START PROVIDED ENTRIES

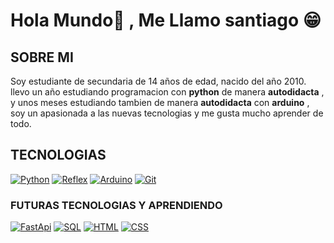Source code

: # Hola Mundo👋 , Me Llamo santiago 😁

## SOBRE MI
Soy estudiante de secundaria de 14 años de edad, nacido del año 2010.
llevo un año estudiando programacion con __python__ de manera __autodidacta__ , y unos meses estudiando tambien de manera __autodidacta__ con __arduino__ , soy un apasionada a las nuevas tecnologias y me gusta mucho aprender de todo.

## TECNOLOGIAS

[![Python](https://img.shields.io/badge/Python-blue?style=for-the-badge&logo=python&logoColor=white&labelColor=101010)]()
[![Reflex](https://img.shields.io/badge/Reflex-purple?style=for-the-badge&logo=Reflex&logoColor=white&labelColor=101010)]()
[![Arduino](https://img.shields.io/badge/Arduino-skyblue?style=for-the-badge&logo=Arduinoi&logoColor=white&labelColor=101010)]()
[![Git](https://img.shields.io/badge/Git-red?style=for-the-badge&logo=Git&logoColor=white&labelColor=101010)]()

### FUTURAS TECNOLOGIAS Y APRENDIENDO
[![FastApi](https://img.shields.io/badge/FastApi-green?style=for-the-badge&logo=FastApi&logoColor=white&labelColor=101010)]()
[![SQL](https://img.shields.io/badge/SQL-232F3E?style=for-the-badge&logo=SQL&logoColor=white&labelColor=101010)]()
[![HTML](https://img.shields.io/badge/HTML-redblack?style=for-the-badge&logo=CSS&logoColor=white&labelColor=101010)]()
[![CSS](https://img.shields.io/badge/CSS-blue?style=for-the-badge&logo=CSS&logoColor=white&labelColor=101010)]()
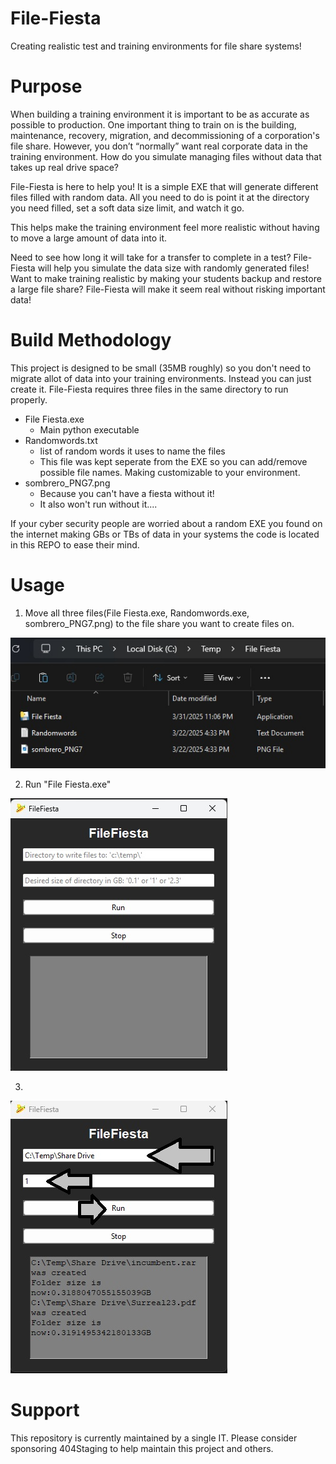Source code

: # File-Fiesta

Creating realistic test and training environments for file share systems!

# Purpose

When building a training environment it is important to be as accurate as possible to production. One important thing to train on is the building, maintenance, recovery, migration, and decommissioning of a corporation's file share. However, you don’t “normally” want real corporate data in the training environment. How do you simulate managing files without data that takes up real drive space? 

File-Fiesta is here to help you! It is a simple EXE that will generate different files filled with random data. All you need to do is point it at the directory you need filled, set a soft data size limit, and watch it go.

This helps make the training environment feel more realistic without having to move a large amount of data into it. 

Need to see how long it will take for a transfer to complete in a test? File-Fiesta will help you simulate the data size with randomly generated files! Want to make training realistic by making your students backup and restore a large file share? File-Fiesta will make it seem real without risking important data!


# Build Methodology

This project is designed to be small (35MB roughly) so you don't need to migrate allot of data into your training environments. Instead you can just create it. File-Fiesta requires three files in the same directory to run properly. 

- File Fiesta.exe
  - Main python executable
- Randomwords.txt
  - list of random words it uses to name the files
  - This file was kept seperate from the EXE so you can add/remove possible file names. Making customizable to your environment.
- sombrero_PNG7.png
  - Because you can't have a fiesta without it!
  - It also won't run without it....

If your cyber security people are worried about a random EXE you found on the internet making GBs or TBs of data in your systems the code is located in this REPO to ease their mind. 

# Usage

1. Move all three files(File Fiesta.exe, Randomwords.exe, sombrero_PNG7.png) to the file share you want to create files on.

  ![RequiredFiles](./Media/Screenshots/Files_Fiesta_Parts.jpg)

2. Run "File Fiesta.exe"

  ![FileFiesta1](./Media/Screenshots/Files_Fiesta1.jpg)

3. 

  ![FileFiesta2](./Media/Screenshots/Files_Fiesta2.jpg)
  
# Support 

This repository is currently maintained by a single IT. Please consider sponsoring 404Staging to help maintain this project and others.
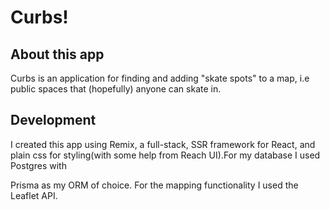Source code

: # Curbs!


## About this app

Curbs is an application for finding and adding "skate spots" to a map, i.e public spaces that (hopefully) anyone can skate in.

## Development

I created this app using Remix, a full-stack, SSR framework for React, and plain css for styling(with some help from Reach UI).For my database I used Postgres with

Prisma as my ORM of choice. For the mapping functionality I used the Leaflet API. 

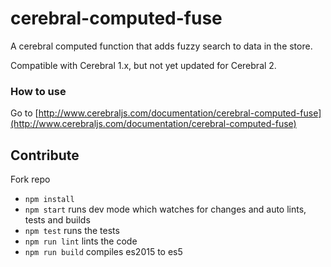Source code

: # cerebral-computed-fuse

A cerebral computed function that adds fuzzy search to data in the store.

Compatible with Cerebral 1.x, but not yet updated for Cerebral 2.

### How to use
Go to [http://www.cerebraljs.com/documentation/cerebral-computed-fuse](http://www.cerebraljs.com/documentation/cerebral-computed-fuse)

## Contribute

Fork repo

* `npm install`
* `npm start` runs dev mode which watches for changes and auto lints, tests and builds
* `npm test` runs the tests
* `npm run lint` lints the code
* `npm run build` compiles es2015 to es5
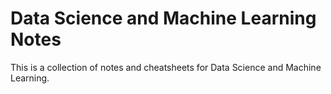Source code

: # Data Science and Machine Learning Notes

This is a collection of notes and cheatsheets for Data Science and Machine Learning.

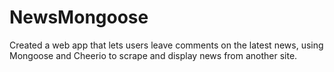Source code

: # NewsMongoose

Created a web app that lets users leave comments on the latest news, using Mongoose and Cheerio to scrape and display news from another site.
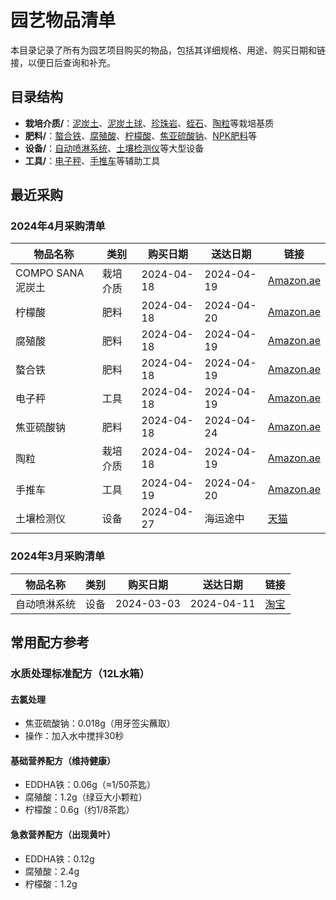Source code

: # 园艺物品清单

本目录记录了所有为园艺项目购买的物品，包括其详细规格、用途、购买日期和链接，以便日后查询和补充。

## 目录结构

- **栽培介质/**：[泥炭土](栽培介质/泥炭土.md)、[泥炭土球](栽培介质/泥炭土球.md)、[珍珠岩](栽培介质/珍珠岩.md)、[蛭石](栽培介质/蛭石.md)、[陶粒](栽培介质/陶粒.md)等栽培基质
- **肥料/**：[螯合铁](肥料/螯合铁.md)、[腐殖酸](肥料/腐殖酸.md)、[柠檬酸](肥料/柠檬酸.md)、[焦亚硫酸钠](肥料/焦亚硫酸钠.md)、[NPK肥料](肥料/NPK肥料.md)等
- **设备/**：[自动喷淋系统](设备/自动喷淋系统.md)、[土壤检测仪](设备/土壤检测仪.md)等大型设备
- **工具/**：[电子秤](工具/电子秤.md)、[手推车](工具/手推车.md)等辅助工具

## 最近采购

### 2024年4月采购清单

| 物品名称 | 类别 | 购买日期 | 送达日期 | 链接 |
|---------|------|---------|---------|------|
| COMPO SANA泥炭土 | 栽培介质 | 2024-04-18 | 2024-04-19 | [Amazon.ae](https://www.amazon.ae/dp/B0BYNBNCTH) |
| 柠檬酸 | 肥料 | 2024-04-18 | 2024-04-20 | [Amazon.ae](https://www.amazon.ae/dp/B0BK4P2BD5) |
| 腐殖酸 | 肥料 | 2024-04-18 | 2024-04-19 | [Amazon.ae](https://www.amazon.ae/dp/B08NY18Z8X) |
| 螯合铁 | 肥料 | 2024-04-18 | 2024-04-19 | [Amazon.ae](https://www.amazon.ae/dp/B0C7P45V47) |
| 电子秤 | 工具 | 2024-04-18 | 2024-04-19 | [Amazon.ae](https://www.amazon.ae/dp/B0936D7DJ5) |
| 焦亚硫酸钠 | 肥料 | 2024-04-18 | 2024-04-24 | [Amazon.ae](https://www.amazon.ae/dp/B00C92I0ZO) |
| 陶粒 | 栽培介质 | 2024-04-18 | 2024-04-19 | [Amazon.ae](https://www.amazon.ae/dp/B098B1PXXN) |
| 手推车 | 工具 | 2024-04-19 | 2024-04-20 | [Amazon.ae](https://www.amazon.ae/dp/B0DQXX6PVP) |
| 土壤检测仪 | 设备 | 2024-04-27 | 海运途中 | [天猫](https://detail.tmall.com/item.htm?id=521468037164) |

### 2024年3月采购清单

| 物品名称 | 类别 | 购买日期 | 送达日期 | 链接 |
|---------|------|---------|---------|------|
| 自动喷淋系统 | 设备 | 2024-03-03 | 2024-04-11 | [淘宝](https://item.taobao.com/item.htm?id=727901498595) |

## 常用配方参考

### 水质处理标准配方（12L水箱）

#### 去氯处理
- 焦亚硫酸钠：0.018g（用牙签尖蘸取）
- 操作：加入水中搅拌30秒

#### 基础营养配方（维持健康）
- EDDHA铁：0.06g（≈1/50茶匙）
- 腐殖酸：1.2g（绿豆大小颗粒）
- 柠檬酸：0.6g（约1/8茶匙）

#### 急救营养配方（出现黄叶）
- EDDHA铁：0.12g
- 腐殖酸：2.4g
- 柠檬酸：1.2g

END PROVIDED ENTRIES

▸ JOB ITEM:
Working through the records, find each line containing the word "Learning" and copy it.

▸ SOLVED EXERCISE:
: # Data Science and Machine Learning Notes
This is a collection of notes and cheatsheets for Data Science and Machine Learning.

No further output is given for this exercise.